- [Quoted passage]:
___
Most Revolting Corruption Story in a Long Time:

Eastern Pennsylvania has a terrible reputation for judicial corruption and venality -- the stories one hears from practitioners and others around Philadelphia are truly awful, with bags full of money and all the rest. But a story in the NY Times today breaks new, and more nauseating, ground. Two judges in the Wilkes-Barre area have pleaded guilty to taking kickbacks -- $2.6 million worth -- from local juvenile detention centers for sentencing young offenders to time in the facility (the facilities were reimbursed by the state on a per-prisoner basis, so the more kids they had, the more money they earned). So dozens and dozens of kids who would ordinarily have expected to get a slap on the wrist -- for writing nasty things about their high school principals on Facebook, for starting fights in the playground, that sort of thing -- received sentences of several months in the detention facility instead, all, it turns out, to line the pockets of the judges.
___
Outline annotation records
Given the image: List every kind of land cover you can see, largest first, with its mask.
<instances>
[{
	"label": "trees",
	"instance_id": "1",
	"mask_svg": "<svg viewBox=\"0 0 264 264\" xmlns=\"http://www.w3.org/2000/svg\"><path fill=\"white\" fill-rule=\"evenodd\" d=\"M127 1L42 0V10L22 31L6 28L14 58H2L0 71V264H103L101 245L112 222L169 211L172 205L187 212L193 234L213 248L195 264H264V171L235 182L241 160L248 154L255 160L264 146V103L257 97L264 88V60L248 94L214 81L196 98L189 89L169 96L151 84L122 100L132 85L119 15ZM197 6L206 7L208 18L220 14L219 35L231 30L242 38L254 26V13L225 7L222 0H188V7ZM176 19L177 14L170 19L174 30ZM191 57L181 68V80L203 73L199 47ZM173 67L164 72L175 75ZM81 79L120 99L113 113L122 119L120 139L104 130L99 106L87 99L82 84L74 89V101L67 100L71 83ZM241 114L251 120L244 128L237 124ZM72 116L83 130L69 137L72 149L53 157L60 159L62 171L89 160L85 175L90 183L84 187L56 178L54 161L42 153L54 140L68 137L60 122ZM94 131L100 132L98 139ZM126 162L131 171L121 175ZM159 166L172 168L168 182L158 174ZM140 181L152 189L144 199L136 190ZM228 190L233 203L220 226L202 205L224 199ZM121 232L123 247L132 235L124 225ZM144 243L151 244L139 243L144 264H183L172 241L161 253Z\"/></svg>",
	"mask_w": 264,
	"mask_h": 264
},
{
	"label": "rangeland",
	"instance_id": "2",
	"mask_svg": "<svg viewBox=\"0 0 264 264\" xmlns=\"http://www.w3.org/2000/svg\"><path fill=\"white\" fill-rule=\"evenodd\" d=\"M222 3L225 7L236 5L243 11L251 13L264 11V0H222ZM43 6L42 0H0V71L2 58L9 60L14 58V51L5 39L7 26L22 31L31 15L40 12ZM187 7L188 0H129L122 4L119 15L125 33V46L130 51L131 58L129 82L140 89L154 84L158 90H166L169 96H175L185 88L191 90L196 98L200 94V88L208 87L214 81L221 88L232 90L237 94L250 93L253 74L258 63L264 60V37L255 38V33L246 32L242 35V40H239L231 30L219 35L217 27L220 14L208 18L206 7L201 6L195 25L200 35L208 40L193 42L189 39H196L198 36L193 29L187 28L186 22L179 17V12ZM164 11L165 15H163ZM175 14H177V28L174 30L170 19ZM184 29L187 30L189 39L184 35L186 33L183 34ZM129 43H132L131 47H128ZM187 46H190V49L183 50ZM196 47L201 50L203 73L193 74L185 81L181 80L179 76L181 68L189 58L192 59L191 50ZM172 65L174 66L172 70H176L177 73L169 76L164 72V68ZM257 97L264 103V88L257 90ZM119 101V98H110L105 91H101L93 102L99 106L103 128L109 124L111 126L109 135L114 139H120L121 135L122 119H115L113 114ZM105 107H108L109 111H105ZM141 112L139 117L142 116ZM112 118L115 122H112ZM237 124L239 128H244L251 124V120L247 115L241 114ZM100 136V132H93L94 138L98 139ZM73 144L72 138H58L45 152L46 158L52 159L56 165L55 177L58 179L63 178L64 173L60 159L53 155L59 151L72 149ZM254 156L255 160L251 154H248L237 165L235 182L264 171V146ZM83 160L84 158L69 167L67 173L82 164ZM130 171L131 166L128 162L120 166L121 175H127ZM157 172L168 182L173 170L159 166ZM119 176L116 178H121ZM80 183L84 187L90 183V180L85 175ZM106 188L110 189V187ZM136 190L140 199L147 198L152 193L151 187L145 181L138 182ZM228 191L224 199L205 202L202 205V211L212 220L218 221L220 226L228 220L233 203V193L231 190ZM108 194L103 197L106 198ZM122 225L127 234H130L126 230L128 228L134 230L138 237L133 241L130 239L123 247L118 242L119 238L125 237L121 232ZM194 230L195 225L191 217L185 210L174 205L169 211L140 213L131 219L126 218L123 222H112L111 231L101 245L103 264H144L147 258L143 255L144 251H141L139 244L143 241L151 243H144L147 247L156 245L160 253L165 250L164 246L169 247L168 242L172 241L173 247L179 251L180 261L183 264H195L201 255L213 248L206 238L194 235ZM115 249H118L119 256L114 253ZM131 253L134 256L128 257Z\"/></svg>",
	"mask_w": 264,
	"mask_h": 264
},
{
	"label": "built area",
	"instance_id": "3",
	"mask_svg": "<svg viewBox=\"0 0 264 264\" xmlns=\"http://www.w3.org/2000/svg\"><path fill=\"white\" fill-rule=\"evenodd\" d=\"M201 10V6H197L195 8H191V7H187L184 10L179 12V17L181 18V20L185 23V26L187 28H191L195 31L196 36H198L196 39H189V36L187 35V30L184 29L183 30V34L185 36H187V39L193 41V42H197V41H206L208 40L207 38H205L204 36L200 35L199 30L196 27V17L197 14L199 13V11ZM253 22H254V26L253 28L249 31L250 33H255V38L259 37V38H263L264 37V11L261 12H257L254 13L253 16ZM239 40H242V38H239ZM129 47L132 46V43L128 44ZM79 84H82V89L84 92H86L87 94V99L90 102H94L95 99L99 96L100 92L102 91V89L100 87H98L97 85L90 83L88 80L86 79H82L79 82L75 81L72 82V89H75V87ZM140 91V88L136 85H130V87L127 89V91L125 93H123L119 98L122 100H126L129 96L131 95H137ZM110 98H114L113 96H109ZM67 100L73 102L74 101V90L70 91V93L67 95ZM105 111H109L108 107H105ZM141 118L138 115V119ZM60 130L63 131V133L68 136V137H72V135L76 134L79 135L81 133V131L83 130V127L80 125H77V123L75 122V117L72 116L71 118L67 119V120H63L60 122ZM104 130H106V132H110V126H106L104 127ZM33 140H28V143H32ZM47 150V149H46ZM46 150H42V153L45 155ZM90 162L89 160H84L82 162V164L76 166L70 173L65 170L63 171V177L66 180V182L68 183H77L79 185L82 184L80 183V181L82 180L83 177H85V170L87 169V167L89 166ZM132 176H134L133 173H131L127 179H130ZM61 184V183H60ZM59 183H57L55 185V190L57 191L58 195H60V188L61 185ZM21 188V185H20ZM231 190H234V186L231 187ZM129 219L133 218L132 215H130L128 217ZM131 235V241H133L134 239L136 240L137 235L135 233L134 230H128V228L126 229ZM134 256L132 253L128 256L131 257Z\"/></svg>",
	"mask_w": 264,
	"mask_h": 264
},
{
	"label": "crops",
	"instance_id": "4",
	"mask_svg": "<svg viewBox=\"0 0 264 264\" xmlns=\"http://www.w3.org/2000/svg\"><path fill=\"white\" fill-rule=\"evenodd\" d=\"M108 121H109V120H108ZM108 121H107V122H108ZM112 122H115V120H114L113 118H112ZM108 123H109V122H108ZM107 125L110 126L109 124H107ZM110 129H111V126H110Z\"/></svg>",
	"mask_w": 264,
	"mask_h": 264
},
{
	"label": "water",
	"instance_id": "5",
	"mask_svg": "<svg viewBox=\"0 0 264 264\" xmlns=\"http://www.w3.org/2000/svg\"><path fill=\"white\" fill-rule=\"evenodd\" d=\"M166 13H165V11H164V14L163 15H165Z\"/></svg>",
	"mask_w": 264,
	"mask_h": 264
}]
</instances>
___
- [Your tasks]:
1. Decide whether each statement agrees with the post on judicial corruption, answering yes or no and quoting the words of the post that settle it: (a) the two judges received kickbacks amounting to $2.6 million; (b) the detention facilities received a fixed sum from the state no matter how many young offenders they held; (c) the two judges served in the Philadelphia area.
2. Continue the post on judicial corruption from the point where it stops, picking up after its final sentence.
The items are material apart from the text on judicial corruption.

- [Final results]:
1.
(a) Yes: "Two judges in the Wilkes-Barre area have pleaded guilty to taking kickbacks -- $2.6 million worth -- from local juvenile detention centers"
(b) No: "the facilities were reimbursed by the state on a per-prisoner basis, so the more kids they had, the more money they earned"
(c) No: "Two judges in the Wilkes-Barre area"

2.
Maybe it's just because I am a parent with two kids of my own, or maybe I'm just a soft-hearted romantic, but to do this to young people for the sake of a few bucks (or 2.6 million bucks, or 260 million bucks) is -- well, you pick your own adjective. One has to assume that lives were ruined because of this -- 3 months in juvy for a high school kid who doesn't belong there is a terrible, terrible thing - and I hope these two (for the record, and for the benefit of Internet readers in the 22nd century, and to insure that their names do not disappear from the List of the Wicked, the judges in question were Judge Mark A. Ciavarella Jr., and Judge Michael T. Conahan) get the punishment they so truly deserve. 2009, I hope, won't give us anything more shameful than this.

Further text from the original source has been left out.